#### Task to carry out
Change "CARATTERI" to "TESTO" in the part of the lines that opens with the line containing "table_cell [1426, 582, 1572, 657]" and closes with the line containing "table_cell SI [1078, 840, 1278, 915]", and give only those lines with nothing else altered.
— start Material to process —
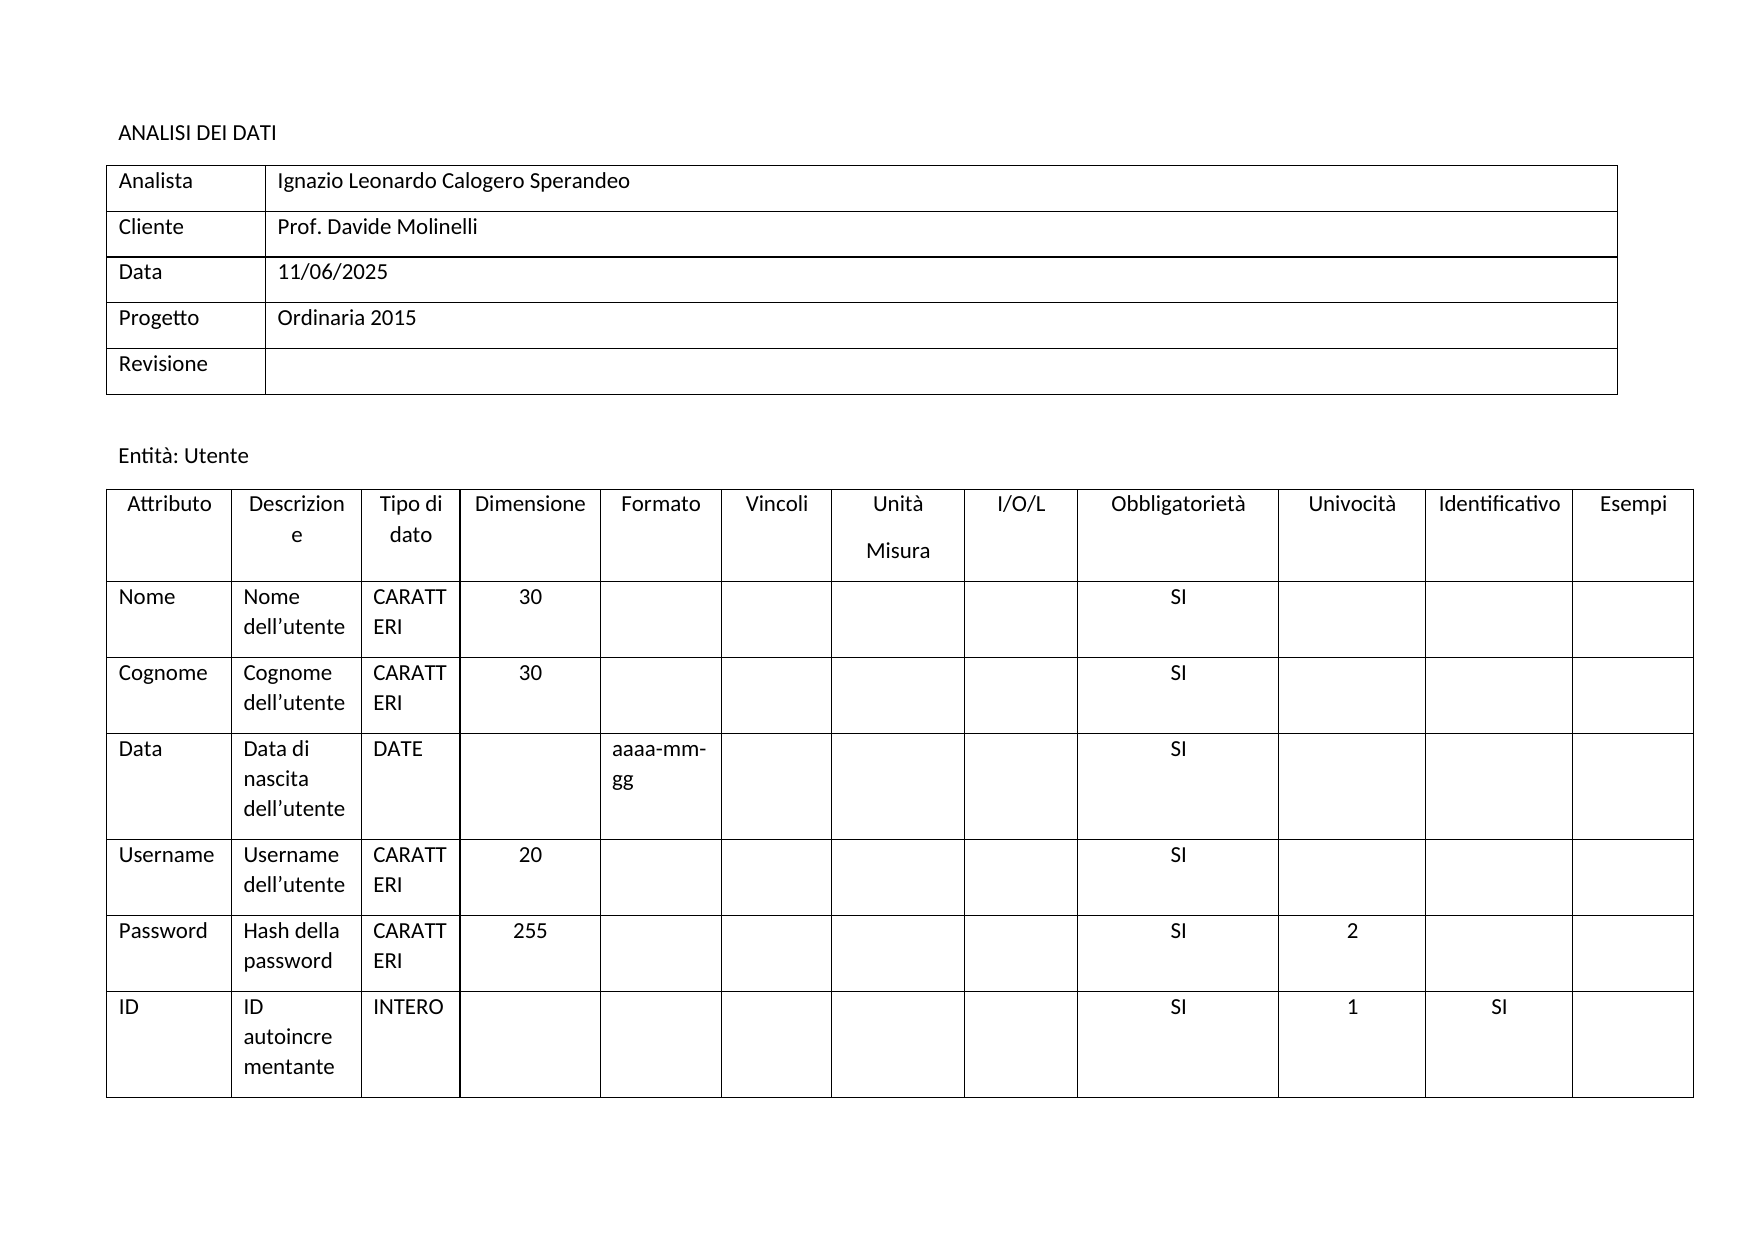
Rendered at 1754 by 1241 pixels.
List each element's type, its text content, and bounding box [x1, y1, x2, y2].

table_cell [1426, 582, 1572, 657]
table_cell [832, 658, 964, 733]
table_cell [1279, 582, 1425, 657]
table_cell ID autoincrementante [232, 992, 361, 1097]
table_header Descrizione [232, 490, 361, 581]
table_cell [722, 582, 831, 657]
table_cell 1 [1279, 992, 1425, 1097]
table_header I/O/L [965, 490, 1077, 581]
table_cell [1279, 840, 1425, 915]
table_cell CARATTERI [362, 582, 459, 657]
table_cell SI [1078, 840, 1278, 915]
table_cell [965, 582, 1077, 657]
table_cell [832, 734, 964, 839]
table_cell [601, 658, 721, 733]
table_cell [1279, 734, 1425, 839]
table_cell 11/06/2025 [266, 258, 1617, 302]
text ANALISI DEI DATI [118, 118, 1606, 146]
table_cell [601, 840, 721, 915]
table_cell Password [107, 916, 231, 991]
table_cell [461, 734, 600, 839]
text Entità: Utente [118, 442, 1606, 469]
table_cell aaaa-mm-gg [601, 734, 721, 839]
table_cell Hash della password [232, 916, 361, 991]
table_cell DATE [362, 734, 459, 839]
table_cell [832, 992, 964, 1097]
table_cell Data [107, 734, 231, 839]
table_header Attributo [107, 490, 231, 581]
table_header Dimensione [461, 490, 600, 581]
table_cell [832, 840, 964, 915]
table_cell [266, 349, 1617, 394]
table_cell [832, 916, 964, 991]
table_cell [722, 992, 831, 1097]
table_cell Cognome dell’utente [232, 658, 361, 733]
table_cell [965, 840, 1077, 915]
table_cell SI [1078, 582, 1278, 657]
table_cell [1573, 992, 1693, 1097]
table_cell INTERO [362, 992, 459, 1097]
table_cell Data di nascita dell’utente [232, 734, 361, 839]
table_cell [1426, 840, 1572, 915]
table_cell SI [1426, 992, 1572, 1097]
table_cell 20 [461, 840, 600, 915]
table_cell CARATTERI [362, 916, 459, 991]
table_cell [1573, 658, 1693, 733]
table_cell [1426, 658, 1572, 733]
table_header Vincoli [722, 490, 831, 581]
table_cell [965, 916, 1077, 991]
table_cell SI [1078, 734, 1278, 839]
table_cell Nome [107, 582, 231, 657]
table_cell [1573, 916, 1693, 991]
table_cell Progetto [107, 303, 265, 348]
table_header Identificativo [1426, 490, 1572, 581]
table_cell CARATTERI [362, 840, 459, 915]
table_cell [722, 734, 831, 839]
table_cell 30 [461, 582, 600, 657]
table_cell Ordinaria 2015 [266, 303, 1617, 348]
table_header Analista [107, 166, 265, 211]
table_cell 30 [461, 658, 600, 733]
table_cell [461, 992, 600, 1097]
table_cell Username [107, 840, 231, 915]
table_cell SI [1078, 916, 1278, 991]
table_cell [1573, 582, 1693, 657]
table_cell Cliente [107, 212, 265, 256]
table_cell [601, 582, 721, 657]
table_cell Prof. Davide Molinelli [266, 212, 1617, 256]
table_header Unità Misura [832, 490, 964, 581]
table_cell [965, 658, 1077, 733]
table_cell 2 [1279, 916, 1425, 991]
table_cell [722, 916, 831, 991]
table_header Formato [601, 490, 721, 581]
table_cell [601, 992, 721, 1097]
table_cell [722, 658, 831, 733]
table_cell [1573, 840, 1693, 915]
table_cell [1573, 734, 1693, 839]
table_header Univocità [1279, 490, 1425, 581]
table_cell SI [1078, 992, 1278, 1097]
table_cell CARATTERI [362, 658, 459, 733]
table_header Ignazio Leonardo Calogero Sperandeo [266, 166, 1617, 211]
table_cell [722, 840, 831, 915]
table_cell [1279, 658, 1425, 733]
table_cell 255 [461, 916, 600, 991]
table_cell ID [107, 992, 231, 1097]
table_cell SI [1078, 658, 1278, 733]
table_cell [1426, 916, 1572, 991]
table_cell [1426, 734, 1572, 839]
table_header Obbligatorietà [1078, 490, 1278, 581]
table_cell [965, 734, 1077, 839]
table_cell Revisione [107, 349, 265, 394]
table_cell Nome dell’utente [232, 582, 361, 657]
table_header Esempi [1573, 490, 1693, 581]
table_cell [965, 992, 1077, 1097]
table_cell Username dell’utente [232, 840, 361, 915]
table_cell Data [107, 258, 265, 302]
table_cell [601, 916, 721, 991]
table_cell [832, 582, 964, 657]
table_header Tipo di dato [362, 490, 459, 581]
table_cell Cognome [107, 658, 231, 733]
— end Material to process —
— start Material to process —
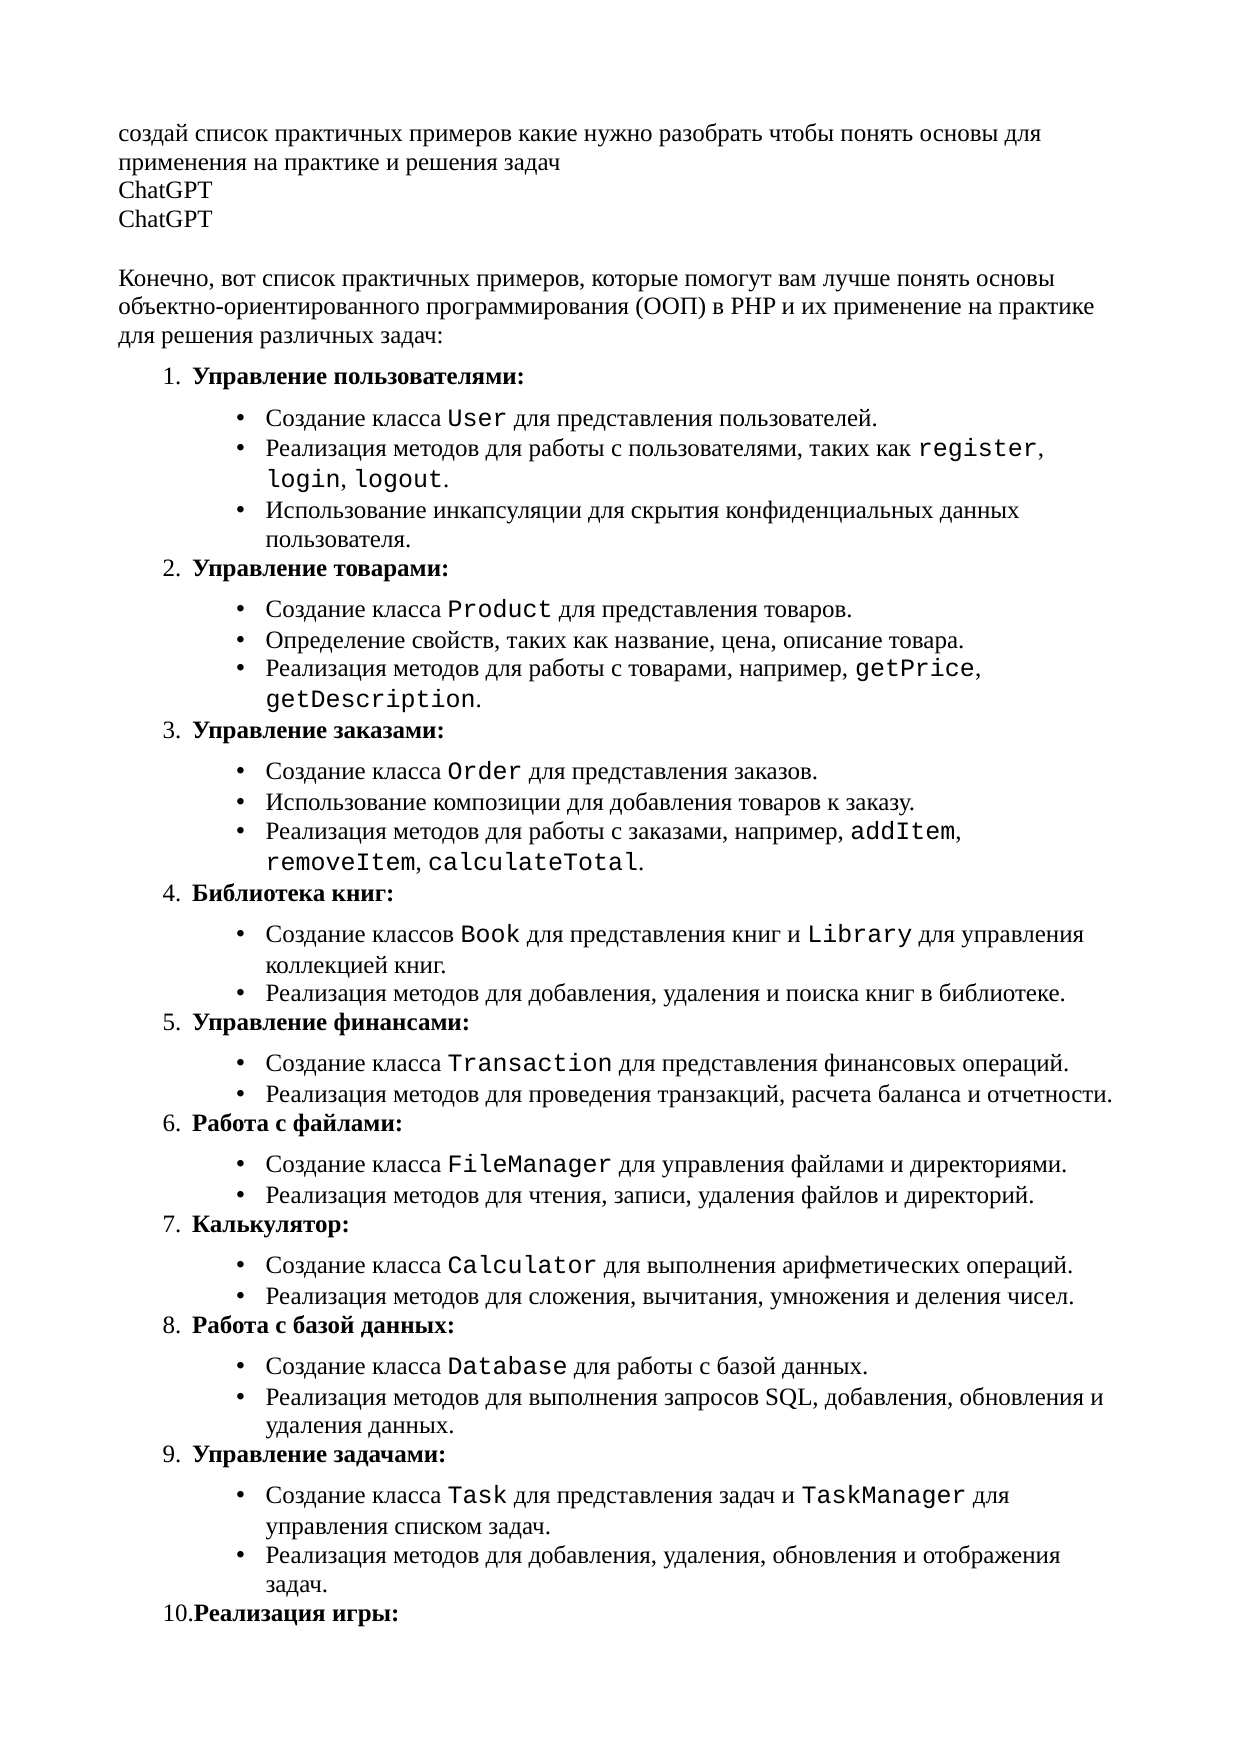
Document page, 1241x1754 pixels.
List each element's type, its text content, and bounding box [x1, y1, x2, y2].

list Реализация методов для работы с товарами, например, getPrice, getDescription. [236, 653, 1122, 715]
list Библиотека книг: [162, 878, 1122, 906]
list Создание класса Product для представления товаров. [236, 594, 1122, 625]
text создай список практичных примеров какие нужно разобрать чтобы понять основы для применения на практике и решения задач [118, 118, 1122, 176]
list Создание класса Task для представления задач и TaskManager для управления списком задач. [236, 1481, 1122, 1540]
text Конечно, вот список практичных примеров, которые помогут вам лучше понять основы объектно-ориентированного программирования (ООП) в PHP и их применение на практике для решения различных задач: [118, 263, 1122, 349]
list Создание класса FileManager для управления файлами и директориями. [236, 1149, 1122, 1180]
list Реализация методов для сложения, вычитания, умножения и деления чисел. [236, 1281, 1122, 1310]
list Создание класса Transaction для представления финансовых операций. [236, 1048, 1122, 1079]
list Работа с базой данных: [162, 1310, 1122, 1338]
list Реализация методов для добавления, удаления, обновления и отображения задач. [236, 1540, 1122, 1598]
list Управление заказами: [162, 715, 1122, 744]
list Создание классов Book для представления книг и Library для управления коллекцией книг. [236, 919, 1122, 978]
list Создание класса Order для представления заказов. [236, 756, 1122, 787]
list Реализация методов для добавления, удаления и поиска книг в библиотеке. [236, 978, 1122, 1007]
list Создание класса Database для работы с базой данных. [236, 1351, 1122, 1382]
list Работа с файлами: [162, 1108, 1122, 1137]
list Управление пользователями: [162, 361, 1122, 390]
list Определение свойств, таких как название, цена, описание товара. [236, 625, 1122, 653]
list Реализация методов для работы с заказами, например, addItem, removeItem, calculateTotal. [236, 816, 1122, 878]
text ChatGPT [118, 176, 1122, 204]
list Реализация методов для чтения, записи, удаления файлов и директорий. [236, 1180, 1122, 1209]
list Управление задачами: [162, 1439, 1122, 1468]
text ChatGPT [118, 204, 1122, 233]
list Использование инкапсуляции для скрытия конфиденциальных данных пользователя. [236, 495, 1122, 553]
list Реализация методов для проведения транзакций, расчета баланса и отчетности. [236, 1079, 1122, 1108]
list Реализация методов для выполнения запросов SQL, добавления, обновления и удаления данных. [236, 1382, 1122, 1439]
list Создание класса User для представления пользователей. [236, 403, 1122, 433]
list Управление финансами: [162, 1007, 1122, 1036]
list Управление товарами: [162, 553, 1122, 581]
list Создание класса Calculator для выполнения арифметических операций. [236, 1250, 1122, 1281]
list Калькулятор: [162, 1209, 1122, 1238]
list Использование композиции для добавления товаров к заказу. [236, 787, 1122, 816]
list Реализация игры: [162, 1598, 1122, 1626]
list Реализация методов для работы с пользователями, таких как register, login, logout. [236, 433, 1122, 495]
— end Material to process —
#### Answer below
table_cell [1426, 582, 1572, 657]
table_cell [832, 658, 964, 733]
table_cell [1279, 582, 1425, 657]
table_cell ID autoincrementante [232, 992, 361, 1097]
table_header Descrizione [232, 490, 361, 581]
table_cell [722, 582, 831, 657]
table_cell 1 [1279, 992, 1425, 1097]
table_header I/O/L [965, 490, 1077, 581]
table_cell [1279, 840, 1425, 915]
table_cell TESTO [362, 582, 459, 657]
table_cell SI [1078, 840, 1278, 915]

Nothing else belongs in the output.